(Landmark coordinate records)
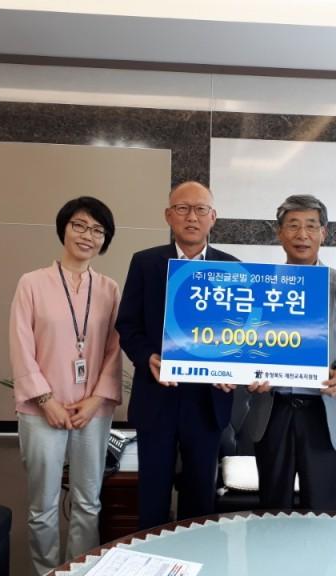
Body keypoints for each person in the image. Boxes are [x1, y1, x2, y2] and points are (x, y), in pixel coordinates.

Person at [115, 180, 238, 529]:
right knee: (152, 497)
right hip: (157, 397)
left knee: (200, 499)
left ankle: (195, 555)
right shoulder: (146, 263)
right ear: (168, 216)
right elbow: (128, 325)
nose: (191, 217)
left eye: (200, 209)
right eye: (182, 209)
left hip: (207, 401)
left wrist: (234, 370)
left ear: (213, 217)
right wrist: (147, 357)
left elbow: (240, 333)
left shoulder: (232, 268)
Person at [9, 196, 122, 575]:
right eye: (80, 225)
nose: (88, 235)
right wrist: (46, 400)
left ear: (105, 240)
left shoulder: (109, 289)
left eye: (98, 230)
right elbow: (20, 345)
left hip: (93, 410)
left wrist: (96, 400)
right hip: (42, 409)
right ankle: (46, 571)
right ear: (64, 229)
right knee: (42, 506)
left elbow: (114, 349)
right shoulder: (31, 283)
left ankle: (79, 570)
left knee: (88, 501)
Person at [245, 194, 336, 511]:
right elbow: (247, 340)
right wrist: (250, 374)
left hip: (323, 413)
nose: (302, 235)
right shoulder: (260, 287)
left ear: (323, 233)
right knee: (272, 508)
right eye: (293, 225)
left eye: (311, 226)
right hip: (274, 410)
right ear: (279, 233)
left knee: (321, 508)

▶ EXERCISE AIM: Without any picture, return exactly the lines of the records above from the first through the line that contains "right knee: (42, 506)".

▶ REPLY:
Body keypoints for each person in the image. Boxes are [x1, y1, x2, y2] and points are (x, y), in pixel coordinates.

Person at [115, 180, 238, 529]:
right knee: (152, 497)
right hip: (157, 397)
left knee: (200, 499)
left ankle: (195, 555)
right shoulder: (146, 263)
right ear: (168, 216)
right elbow: (128, 325)
nose: (191, 217)
left eye: (200, 209)
right eye: (182, 209)
left hip: (207, 401)
left wrist: (234, 370)
left ear: (213, 217)
right wrist: (147, 357)
left elbow: (240, 333)
left shoulder: (232, 268)
Person at [9, 196, 122, 575]:
right eye: (80, 225)
nose: (88, 235)
right wrist: (46, 400)
left ear: (105, 240)
left shoulder: (109, 289)
left eye: (98, 230)
right elbow: (20, 345)
left hip: (93, 410)
left wrist: (96, 400)
right hip: (42, 409)
right ankle: (46, 571)
right ear: (64, 229)
right knee: (42, 506)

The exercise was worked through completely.